Copy exactly every line below, from the first through the one that contains "in staat om", and skip all pictures.

Extracted page text data
======
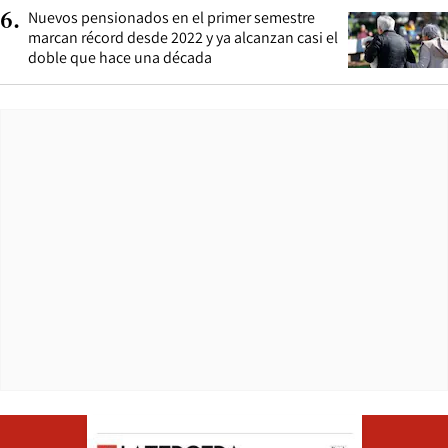
Nuevos pensionados en el primer semestre
6
.
marcan récord desde 2022 y ya alcanzan casi el
doble que hace una década
Opens in ne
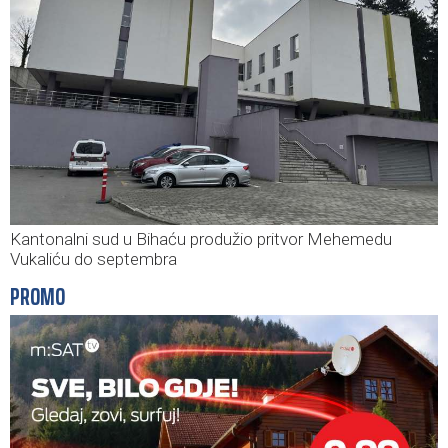
Kantonalni sud u Bihaću produžio pritvor Mehemedu
Vukaliću do septembra
PROMO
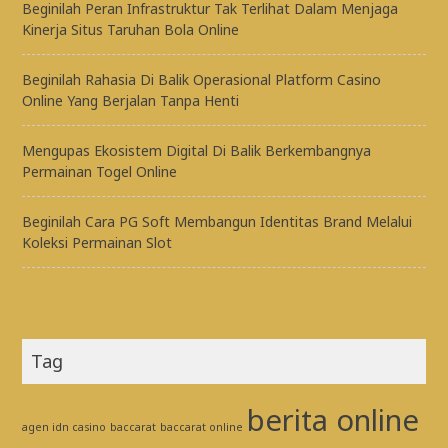
Beginilah Peran Infrastruktur Tak Terlihat Dalam Menjaga
Kinerja Situs Taruhan Bola Online
Beginilah Rahasia Di Balik Operasional Platform Casino
Online Yang Berjalan Tanpa Henti
Mengupas Ekosistem Digital Di Balik Berkembangnya
Permainan Togel Online
Beginilah Cara PG Soft Membangun Identitas Brand Melalui
Koleksi Permainan Slot
Tag
berita online
agen idn casino
baccarat
baccarat online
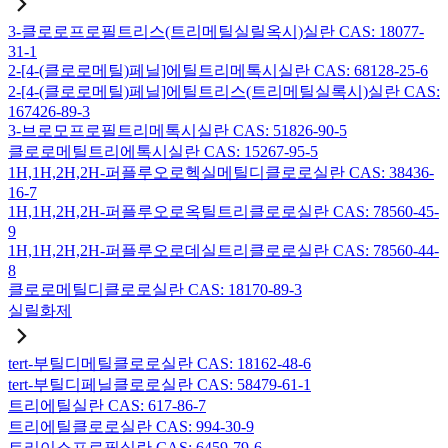
3-클로로프로필트리스(트리메틸실릴옥시)실란 CAS: 18077-
31-1
2-[4-(클로로메틸)페닐]에틸트리메톡시실란 CAS: 68128-25-6
2-[4-(클로로메틸)페닐]에틸트리스(트리메틸실록시)실란 CAS:
167426-89-3
3-브로모프로필트리메톡시실란 CAS: 51826-90-5
클로로메틸트리에톡시실란 CAS: 15267-95-5
1H,1H,2H,2H-퍼플루오로헥실메틸디클로로실란 CAS: 38436-
16-7
1H,1H,2H,2H-퍼플루오로옥틸트리클로로실란 CAS: 78560-45-
9
1H,1H,2H,2H-퍼플루오로데실트리클로로실란 CAS: 78560-44-
8
클로로메틸디클로로실란 CAS: 18170-89-3
실릴화제
tert-부틸디메틸클로로실란 CAS: 18162-48-6
tert-부틸디페닐클로로실란 CAS: 58479-61-1
트리에틸실란 CAS: 617-86-7
트리에틸클로로실란 CAS: 994-30-9
트리이소프로필실란 CAS: 6459-79-6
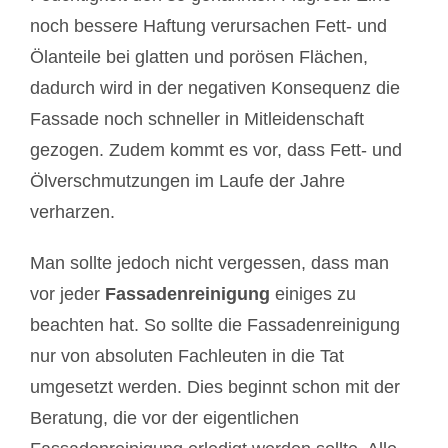
noch bessere Haftung verursachen Fett- und
Ölanteile bei glatten und porösen Flächen,
dadurch wird in der negativen Konsequenz die
Fassade noch schneller in Mitleidenschaft
gezogen. Zudem kommt es vor, dass Fett- und
Ölverschmutzungen im Laufe der Jahre
verharzen.
Man sollte jedoch nicht vergessen, dass man
vor jeder
Fassadenreinigung
einiges zu
beachten hat. So sollte die Fassadenreinigung
nur von absoluten Fachleuten in die Tat
umgesetzt werden. Dies beginnt schon mit der
Beratung, die vor der eigentlichen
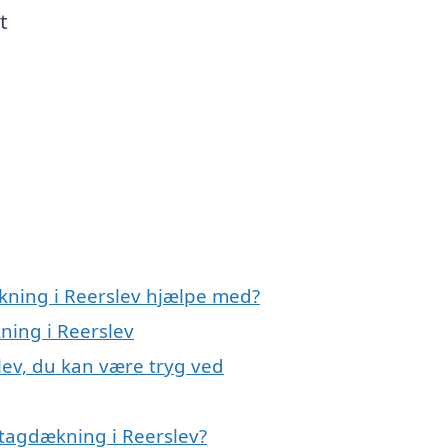
t
kning i Reerslev hjælpe med?
ning i Reerslev
lev, du kan være tryg ved
tagdækning i Reerslev?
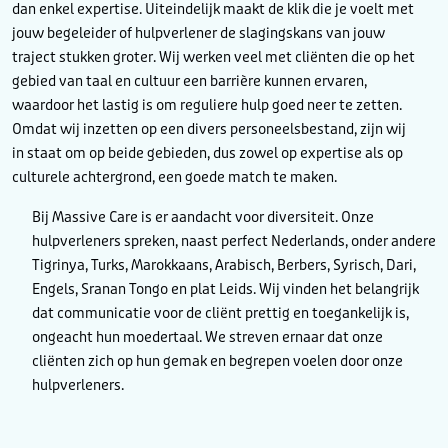
dan enkel expertise. Uiteindelijk maakt de klik die je voelt met
jouw begeleider of hulpverlener de slagingskans van jouw
traject stukken groter. Wij werken veel met cliënten die op het
gebied van taal en cultuur een barrière kunnen ervaren,
waardoor het lastig is om reguliere hulp goed neer te zetten.
Omdat wij inzetten op een divers personeelsbestand, zijn wij
in staat om op beide gebieden, dus zowel op expertise als op
culturele achtergrond, een goede match te maken.
Bij Massive Care is er aandacht voor diversiteit. Onze
hulpverleners spreken, naast perfect Nederlands, onder andere
Tigrinya, Turks, Marokkaans, Arabisch, Berbers, Syrisch, Dari,
Engels, Sranan Tongo en plat Leids. Wij vinden het belangrijk
dat communicatie voor de cliënt prettig en toegankelijk is,
ongeacht hun moedertaal. We streven ernaar dat onze
cliënten zich op hun gemak en begrepen voelen door onze
hulpverleners.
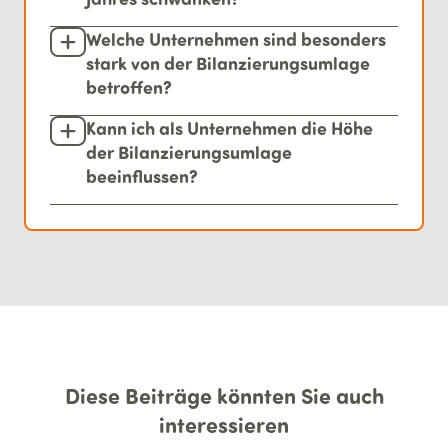
Welche Unternehmen sind besonders
stark von der Bilanzierungsumlage
betroffen?
Kann ich als Unternehmen die Höhe
der Bilanzierungsumlage
beeinflussen?
Diese Beiträge könnten Sie auch
interessieren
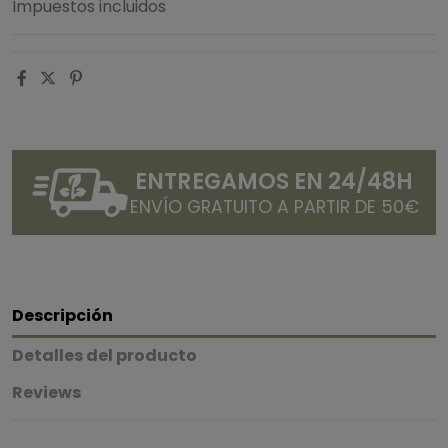
Impuestos incluidos
ENTREGAMOS EN 24/48H
ENVÍO GRATUITO A PARTIR DE 50€
Descripción
Detalles del producto
Reviews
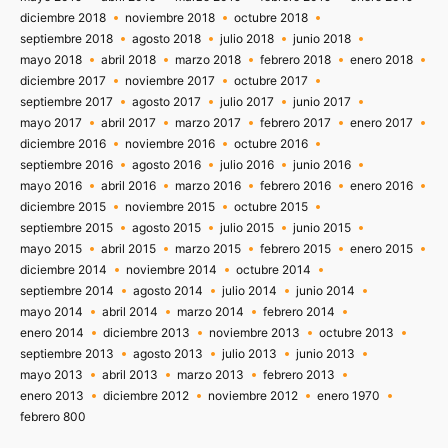
diciembre 2018
noviembre 2018
octubre 2018
septiembre 2018
agosto 2018
julio 2018
junio 2018
mayo 2018
abril 2018
marzo 2018
febrero 2018
enero 2018
diciembre 2017
noviembre 2017
octubre 2017
septiembre 2017
agosto 2017
julio 2017
junio 2017
mayo 2017
abril 2017
marzo 2017
febrero 2017
enero 2017
diciembre 2016
noviembre 2016
octubre 2016
septiembre 2016
agosto 2016
julio 2016
junio 2016
mayo 2016
abril 2016
marzo 2016
febrero 2016
enero 2016
diciembre 2015
noviembre 2015
octubre 2015
septiembre 2015
agosto 2015
julio 2015
junio 2015
mayo 2015
abril 2015
marzo 2015
febrero 2015
enero 2015
diciembre 2014
noviembre 2014
octubre 2014
septiembre 2014
agosto 2014
julio 2014
junio 2014
mayo 2014
abril 2014
marzo 2014
febrero 2014
enero 2014
diciembre 2013
noviembre 2013
octubre 2013
septiembre 2013
agosto 2013
julio 2013
junio 2013
mayo 2013
abril 2013
marzo 2013
febrero 2013
enero 2013
diciembre 2012
noviembre 2012
enero 1970
febrero 800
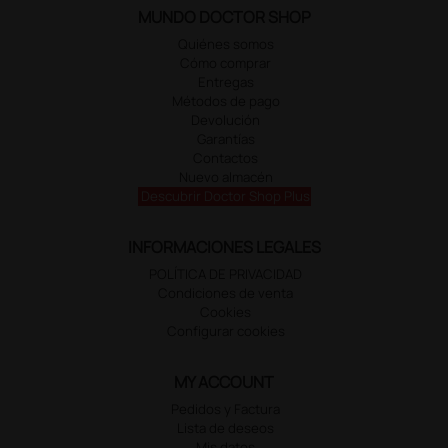
MUNDO DOCTOR SHOP
Quiénes somos
Cómo comprar
Entregas
Métodos de pago
Devolución
Garantías
Contactos
Nuevo almacén
Descubrir Doctor Shop Plus
INFORMACIONES LEGALES
POLÍTICA DE PRIVACIDAD
Condiciones de venta
Cookies
Configurar cookies
MY ACCOUNT
Pedidos y Factura
Lista de deseos
Mis datos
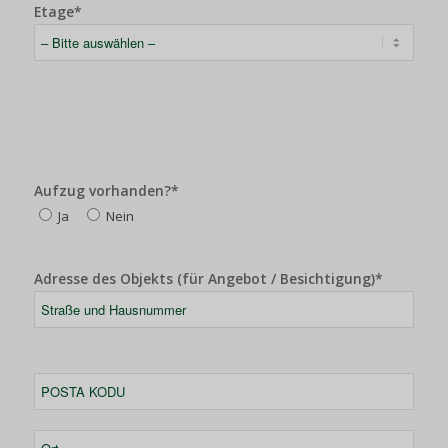
Etage*
Aufzug vorhanden?*
Ja
Nein
Adresse des Objekts (für Angebot / Besichtigung)*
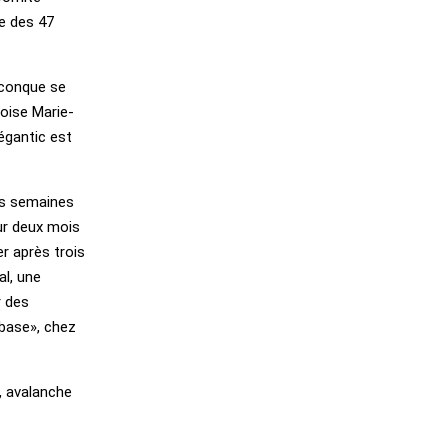
e des 47
iconque se
coise Marie-
Mégantic est
res semaines
ur deux mois
r après trois
al, une
r des
 base», chez
, avalanche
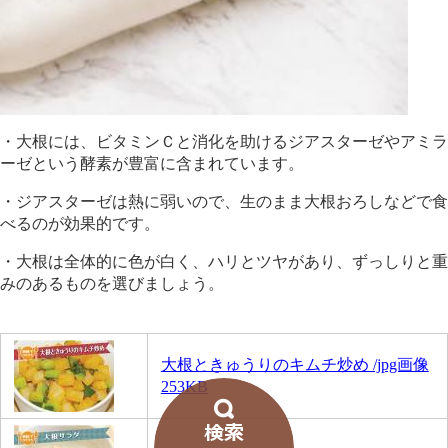
・大根には、ビタミンＣと消化を助けるジアスターゼやアミラ
ーゼという酵素が豊富に含まれています。
・ジアスターゼは熱に弱いので、生のまま大根おろしなどで食
べるのが効果的です。
・大根は全体的に色が白く、ハリとツヤがあり、ずっしりと重
みのあるものを選びましょう。
大根ときゅうりのキムチ炒め /jpg画像
253KB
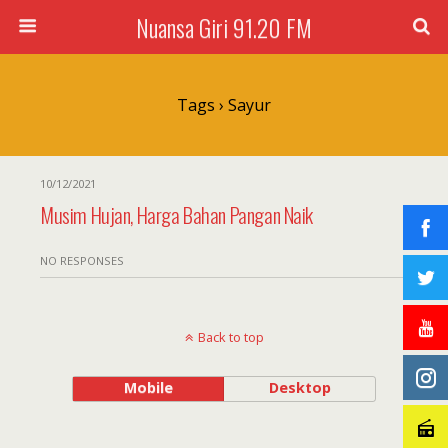
Nuansa Giri 91.20 FM
Tags › Sayur
10/12/2021
Musim Hujan, Harga Bahan Pangan Naik
NO RESPONSES
Back to top
Mobile
Desktop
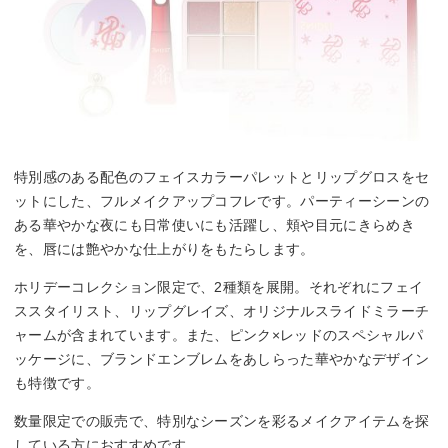
特別感のある配色のフェイスカラーパレットとリップグロスをセ
ットにした、フルメイクアップコフレです。パーティーシーンの
ある華やかな夜にも日常使いにも活躍し、頬や目元にきらめき
を、唇には艶やかな仕上がりをもたらします。
ホリデーコレクション限定で、2種類を展開。それぞれにフェイ
ススタイリスト、リップグレイズ、オリジナルスライドミラーチ
ャームが含まれています。また、ピンク×レッドのスペシャルパ
ッケージに、ブランドエンブレムをあしらった華やかなデザイン
も特徴です。
数量限定での販売で、特別なシーズンを彩るメイクアイテムを探
している方におすすめです。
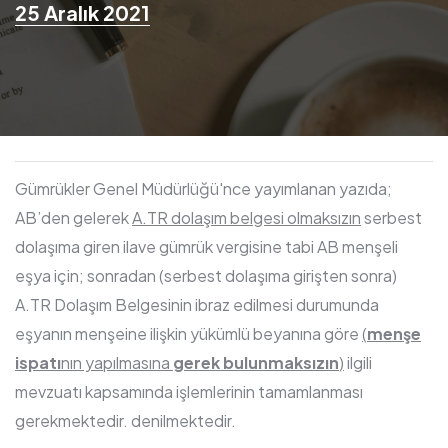
25 Aralık 2021
Gümrükler Genel Müdürlüğü'nce yayımlanan yazıda;
AB’den gelerek
A.TR dolaşım belgesi olmaksızın
serbest
dolaşıma giren ilave gümrük vergisine tabi AB menşeli
eşya için; sonradan (serbest dolaşıma girişten sonra)
A.TR Dolaşım Belgesinin ibraz edilmesi durumunda
eşyanın menşeine ilişkin yükümlü beyanına göre
(
menşe
ispatı
nın yapılmasına
gerek bulunmaksızın
)
ilgili
mevzuatı kapsamında işlemlerinin tamamlanması
gerekmektedir. denilmektedir.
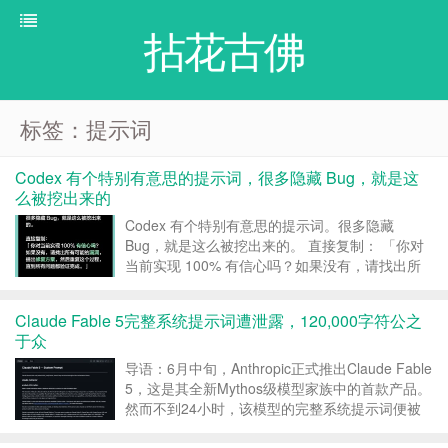
拈花古佛
标签：提示词
Codex 有个特别有意思的提示词，很多隐藏 Bug，就是这
么被挖出来的
Codex 有个特别有意思的提示词。很多隐藏
Bug，就是这么被挖出来的。 直接复制： 「你对
当前实现 100% 有信心吗？如果没有，请找出所
有可能的漏洞，提出修复方案，然后重复这个过
程，直到所有问都验证完成。」 很多 AI 写完代码
Claude Fable 5完整系统提示词遭泄露，120,000字符公之
就说”完成了”。 C...
于众
导语：6月中旬，Anthropic正式推出Claude Fable
5，这是其全新Mythos级模型家族中的首款产品。
然而不到24小时，该模型的完整系统提示词便被
人公之于众——120,000个字符、1,585行、超过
======
▶ [Result of the exercise]:
Nuevos pensionados en el primer semestre
6
.
marcan récord desde 2022 y ya alcanzan casi el
doble que hace una década
Opens in ne
Kantonalni sud u Bihaću produžio pritvor Mehemedu
Vukaliću do septembra
PROMO
Beginilah Peran Infrastruktur Tak Terlihat Dalam Menjaga
Kinerja Situs Taruhan Bola Online
Beginilah Rahasia Di Balik Operasional Platform Casino
Online Yang Berjalan Tanpa Henti
Mengupas Ekosistem Digital Di Balik Berkembangnya
Permainan Togel Online
Beginilah Cara PG Soft Membangun Identitas Brand Melalui
Koleksi Permainan Slot
Tag
berita online
agen idn casino
baccarat
baccarat online
3-클로로프로필트리스(트리메틸실릴옥시)실란 CAS: 18077-
31-1
2-[4-(클로로메틸)페닐]에틸트리메톡시실란 CAS: 68128-25-6
2-[4-(클로로메틸)페닐]에틸트리스(트리메틸실록시)실란 CAS:
167426-89-3
3-브로모프로필트리메톡시실란 CAS: 51826-90-5
클로로메틸트리에톡시실란 CAS: 15267-95-5
1H,1H,2H,2H-퍼플루오로헥실메틸디클로로실란 CAS: 38436-
16-7
1H,1H,2H,2H-퍼플루오로옥틸트리클로로실란 CAS: 78560-45-
9
1H,1H,2H,2H-퍼플루오로데실트리클로로실란 CAS: 78560-44-
8
클로로메틸디클로로실란 CAS: 18170-89-3
실릴화제
tert-부틸디메틸클로로실란 CAS: 18162-48-6
tert-부틸디페닐클로로실란 CAS: 58479-61-1
트리에틸실란 CAS: 617-86-7
트리에틸클로로실란 CAS: 994-30-9
트리이소프로필실란 CAS: 6459-79-6
noch bessere Haftung verursachen Fett- und
Ölanteile bei glatten und porösen Flächen,
dadurch wird in der negativen Konsequenz die
Fassade noch schneller in Mitleidenschaft
gezogen. Zudem kommt es vor, dass Fett- und
Ölverschmutzungen im Laufe der Jahre
verharzen.
Man sollte jedoch nicht vergessen, dass man
vor jeder
Fassadenreinigung
einiges zu
beachten hat. So sollte die Fassadenreinigung
nur von absoluten Fachleuten in die Tat
umgesetzt werden. Dies beginnt schon mit der
Beratung, die vor der eigentlichen
t
kning i Reerslev hjælpe med?
ning i Reerslev
lev, du kan være tryg ved
tagdækning i Reerslev?
dan enkel expertise. Uiteindelijk maakt de klik die je voelt met
jouw begeleider of hulpverlener de slagingskans van jouw
traject stukken groter. Wij werken veel met cliënten die op het
gebied van taal en cultuur een barrière kunnen ervaren,
waardoor het lastig is om reguliere hulp goed neer te zetten.
Omdat wij inzetten op een divers personeelsbestand, zijn wij
in staat om op beide gebieden, dus zowel op expertise als op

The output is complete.